In the Mitchell gymnasium, varsity sports teams, clubs, and Greek life organizations from around campus gathered to hear nationally-recognized anti-hazing spokeswoman Kim Novak speak on Sept. 30 about the prevention of hazing on Denison’s campus.
Novak takes an original approach to discussing this sensitive subject, using her humor, charisma, and liveliness to encourage students to reconsider their understanding of hazing. Her method starts with recognizing the integral part that ritual and tradition play in the bonds formed between members of an on-campus organization, and emphasizes the importance of recognizing and adhering to these fundamental principles.
The students at Denison come from “values-based backgrounds,” Novak noted in her speech, but questioned why it is that our students – and others around the country – so often subject themselves to the dangers of hazing. Denison is “a national leader in education,” she said, “and it needs to be at the forefront” of this pertinent dialogue.

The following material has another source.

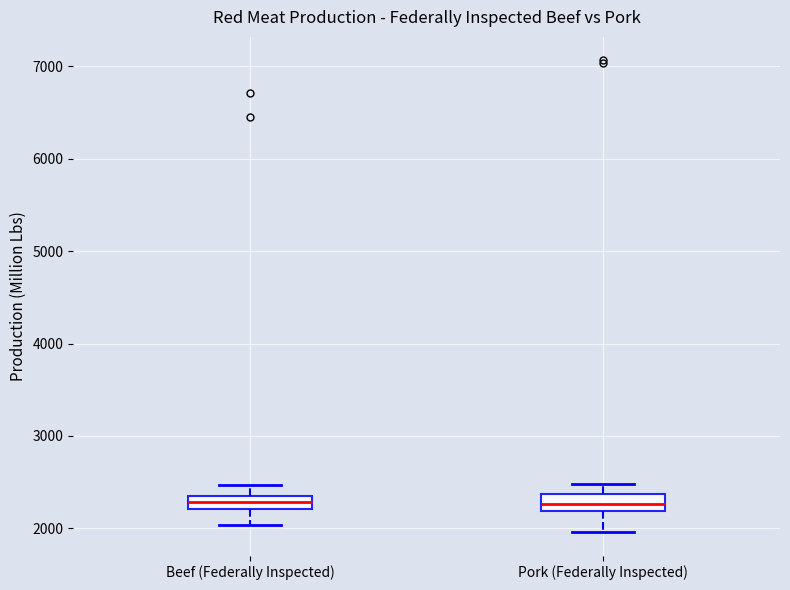

Where does the lower whisker of the box for Pork (Federally Inspected) end on the y-axis? The values are not printed on the chart, so give them approximately, as read against the axis.

2000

“People feel that everything is hazing,” she joked, but defining the term was not at the vanguard of her presentation. Novak challenged her audience on multiple instances to take pride in the customs that define each organization on campus, and for each student to be conscious of how those traditions bond the group together.

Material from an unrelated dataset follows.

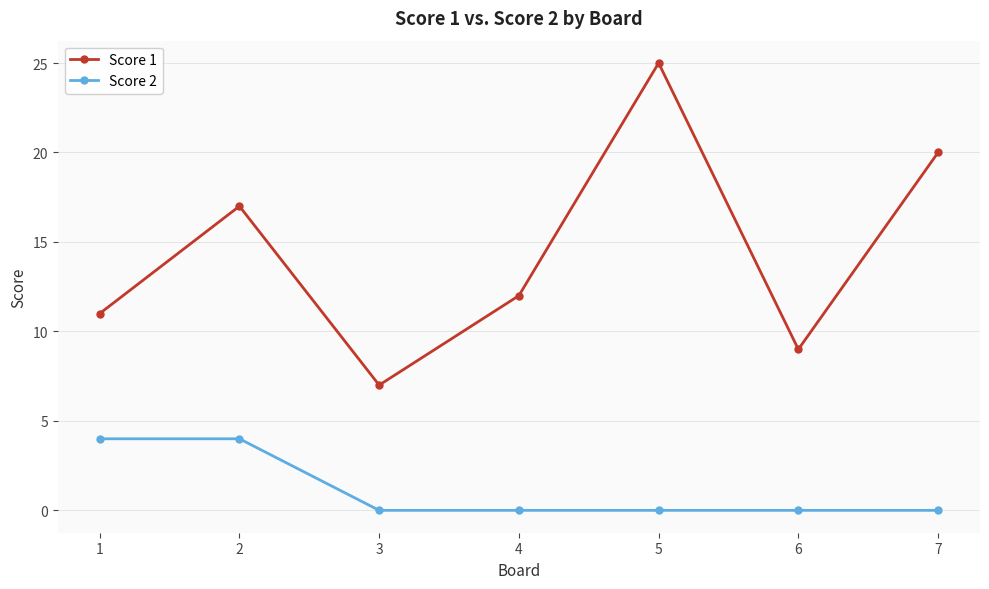

What is the sum of the Score 1 values at 2 and 7?

37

Posing questions to start the conversation, Novak intrigued her audience while raising poignant ideas concerning ways students can engage our “risk vulnerable community” in dialogues that will help prevent the dangers associated with hazing. “Why would you gamble?” she asked her audience.
Novak also invited her listeners to think about their experiences joining Denison’s different organizations. “What does it look like to be a rookie? How does one get involved in these traditions?”
Her approach to this hypersensitive issue acknowledges the importance of conserving the bonds that bind our social groups together; but whether a sports team or a Greek organization, Novak made clear that the most important thing is to “take care of each other.”
“Your administration is behind you,” she concluded, “but the line is drawn at hazing. Your obligation is to engage in this conversation.”